Caring for Leather Furniture
Get the most out of your leather furniture with these 5 maintenance tips.
Leather furniture is an investment, so good maintenance is important. Here are some do's and don'ts for getting your leather to age well.
Living Room with Leather Sofa
A leather couch topped with pastel pillows adds a splash of color to a living area, matched with rustic lighting and upholstery.
Ariana LaRae Designs
1. Avoid seemingly harmless cleaners such as oil soap; it will stain and darken the leather. And mild soap, though gentle on dishwashing hands, not only will remove the dirt but just might remove the color on the leather as well. Saddle soap may be good for that catcher's mitt, but keep it away from leather furniture.

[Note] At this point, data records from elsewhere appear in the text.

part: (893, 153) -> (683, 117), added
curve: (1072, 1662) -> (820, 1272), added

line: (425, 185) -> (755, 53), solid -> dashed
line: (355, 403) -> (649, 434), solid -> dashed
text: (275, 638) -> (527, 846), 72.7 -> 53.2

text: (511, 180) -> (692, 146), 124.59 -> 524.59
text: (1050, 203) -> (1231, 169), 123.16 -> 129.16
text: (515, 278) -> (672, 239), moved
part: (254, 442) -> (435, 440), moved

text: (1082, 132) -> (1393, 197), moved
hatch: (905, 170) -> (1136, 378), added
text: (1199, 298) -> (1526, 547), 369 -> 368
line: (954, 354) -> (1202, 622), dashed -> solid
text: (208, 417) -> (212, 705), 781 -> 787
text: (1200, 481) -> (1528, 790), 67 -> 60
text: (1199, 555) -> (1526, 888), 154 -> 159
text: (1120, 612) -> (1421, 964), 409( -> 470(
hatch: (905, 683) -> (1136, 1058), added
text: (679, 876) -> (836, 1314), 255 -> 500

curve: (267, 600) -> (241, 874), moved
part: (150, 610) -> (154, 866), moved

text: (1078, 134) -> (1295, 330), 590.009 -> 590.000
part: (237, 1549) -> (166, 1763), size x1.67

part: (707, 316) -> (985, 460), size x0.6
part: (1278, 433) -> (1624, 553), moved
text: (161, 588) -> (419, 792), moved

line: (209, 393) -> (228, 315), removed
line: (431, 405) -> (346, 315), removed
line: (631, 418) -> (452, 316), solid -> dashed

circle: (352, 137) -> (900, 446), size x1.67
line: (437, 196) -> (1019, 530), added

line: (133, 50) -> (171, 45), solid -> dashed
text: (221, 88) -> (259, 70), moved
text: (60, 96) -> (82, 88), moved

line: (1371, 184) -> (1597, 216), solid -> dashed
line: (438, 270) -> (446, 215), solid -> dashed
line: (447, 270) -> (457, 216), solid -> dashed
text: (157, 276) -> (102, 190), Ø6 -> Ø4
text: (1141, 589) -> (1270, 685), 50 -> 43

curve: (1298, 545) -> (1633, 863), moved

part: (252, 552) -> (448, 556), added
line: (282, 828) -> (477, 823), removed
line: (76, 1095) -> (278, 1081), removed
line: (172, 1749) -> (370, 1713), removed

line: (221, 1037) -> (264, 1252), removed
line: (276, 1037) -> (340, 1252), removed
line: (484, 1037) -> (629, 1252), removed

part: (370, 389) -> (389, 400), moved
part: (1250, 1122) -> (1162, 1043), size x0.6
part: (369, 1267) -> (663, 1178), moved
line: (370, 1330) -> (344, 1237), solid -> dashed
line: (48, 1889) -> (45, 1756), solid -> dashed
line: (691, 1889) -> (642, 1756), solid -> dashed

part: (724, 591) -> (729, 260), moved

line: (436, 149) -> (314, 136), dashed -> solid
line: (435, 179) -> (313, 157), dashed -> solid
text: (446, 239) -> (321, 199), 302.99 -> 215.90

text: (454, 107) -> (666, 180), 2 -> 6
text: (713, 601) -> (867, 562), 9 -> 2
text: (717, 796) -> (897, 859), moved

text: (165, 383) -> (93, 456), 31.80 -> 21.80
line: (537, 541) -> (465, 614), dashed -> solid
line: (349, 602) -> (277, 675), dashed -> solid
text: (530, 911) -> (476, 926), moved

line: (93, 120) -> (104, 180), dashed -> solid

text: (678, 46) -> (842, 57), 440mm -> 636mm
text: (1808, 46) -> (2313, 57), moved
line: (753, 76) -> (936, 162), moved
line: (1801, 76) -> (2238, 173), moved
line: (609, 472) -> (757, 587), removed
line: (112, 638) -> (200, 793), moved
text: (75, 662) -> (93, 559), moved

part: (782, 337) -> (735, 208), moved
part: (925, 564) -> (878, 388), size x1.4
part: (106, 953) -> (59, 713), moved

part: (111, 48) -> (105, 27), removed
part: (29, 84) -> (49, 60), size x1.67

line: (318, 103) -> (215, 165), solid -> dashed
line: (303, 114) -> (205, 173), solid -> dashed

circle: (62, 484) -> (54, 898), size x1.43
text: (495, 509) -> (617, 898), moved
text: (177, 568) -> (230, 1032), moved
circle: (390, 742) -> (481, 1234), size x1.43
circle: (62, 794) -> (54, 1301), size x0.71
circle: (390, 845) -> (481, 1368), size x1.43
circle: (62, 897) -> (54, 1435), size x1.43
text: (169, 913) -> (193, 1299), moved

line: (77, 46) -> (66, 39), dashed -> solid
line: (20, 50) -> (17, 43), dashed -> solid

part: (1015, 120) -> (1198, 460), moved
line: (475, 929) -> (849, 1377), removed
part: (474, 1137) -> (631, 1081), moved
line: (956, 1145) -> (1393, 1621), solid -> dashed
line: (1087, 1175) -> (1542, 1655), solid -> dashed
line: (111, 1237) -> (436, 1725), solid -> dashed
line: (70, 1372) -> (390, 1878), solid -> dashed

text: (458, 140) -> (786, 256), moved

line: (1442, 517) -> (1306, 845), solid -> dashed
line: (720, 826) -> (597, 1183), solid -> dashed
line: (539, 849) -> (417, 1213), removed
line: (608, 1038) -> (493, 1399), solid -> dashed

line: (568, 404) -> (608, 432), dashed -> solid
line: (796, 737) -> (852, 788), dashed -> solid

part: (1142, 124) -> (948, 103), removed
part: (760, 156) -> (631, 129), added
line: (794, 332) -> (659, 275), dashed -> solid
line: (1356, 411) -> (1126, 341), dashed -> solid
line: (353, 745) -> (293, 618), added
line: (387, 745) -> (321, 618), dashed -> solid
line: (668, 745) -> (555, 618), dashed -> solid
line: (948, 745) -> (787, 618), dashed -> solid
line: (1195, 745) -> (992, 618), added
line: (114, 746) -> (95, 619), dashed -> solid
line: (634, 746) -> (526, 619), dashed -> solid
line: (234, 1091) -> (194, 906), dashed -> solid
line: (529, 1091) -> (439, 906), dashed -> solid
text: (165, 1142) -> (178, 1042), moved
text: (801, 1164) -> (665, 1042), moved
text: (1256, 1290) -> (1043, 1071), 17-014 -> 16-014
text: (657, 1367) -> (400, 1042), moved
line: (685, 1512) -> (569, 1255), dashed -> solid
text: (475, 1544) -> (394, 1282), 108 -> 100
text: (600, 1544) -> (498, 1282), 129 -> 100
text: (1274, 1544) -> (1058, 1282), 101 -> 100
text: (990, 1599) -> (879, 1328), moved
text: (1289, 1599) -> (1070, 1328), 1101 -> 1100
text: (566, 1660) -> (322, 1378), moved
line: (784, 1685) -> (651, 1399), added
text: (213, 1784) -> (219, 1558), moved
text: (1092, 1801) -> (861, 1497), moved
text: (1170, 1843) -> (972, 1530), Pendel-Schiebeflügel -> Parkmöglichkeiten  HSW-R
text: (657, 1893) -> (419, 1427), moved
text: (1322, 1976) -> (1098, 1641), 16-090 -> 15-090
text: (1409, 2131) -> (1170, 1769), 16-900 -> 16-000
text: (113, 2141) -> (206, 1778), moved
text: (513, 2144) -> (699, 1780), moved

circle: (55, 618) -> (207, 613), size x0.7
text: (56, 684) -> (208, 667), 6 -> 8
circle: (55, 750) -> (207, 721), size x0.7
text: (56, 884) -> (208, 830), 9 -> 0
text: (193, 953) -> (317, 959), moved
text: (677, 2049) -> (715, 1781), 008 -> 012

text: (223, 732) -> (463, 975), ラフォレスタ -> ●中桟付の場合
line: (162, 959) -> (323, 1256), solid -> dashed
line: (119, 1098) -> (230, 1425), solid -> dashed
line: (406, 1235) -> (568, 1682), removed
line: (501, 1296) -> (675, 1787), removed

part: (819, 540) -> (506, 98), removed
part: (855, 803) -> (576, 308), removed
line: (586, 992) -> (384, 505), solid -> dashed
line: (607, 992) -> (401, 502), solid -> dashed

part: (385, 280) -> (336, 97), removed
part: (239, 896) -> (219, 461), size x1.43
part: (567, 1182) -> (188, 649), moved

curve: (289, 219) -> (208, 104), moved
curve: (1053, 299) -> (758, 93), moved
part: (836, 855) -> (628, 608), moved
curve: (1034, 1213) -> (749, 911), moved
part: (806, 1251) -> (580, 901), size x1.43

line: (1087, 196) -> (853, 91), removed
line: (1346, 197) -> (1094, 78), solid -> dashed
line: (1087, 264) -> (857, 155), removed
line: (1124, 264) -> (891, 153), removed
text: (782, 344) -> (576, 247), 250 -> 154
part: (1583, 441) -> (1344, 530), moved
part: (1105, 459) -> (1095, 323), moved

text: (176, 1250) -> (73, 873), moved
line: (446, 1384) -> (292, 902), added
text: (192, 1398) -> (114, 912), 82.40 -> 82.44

2. Don't use soap or detergent, no matter how mild. We can use mild soap on our skin because our skin is still alive and will replace the oils that soap washes off, but a leather sofa doesn't have that ability. It will eventually become brittle, dry and damaged. Why not wash with soap and then apply oil? Because the oil will stain the leather
3. Avoid placing leather furniture in direct sunlight. Virtually nothing is safe for long in the light and heat of the sun. Avoid extreme temperatures that would cause leather to dry and crack. If you're too cold or too hot in a room, so is the leather. Don't place leather next to air conditioners or radiators.
4. Blot spills quickly using clean terry cloth towels or paper towels. If you spill grease or oil, use talcum powder or baking powder to help absorb it. There are also leather-furniture cleaners that would work, available from upper-end furniture stores and from some manufacturers of leather furniture.
5. If leather furniture is brand new, protect it right off the bat with a professionally applied leather protector. There are also products available for do-it-yourselfers on the after-market. If the furniture is older, have it cleaned professionally and apply the leather protector. Keep the furniture free of dust and occasionally wipe it with a barely damp cloth.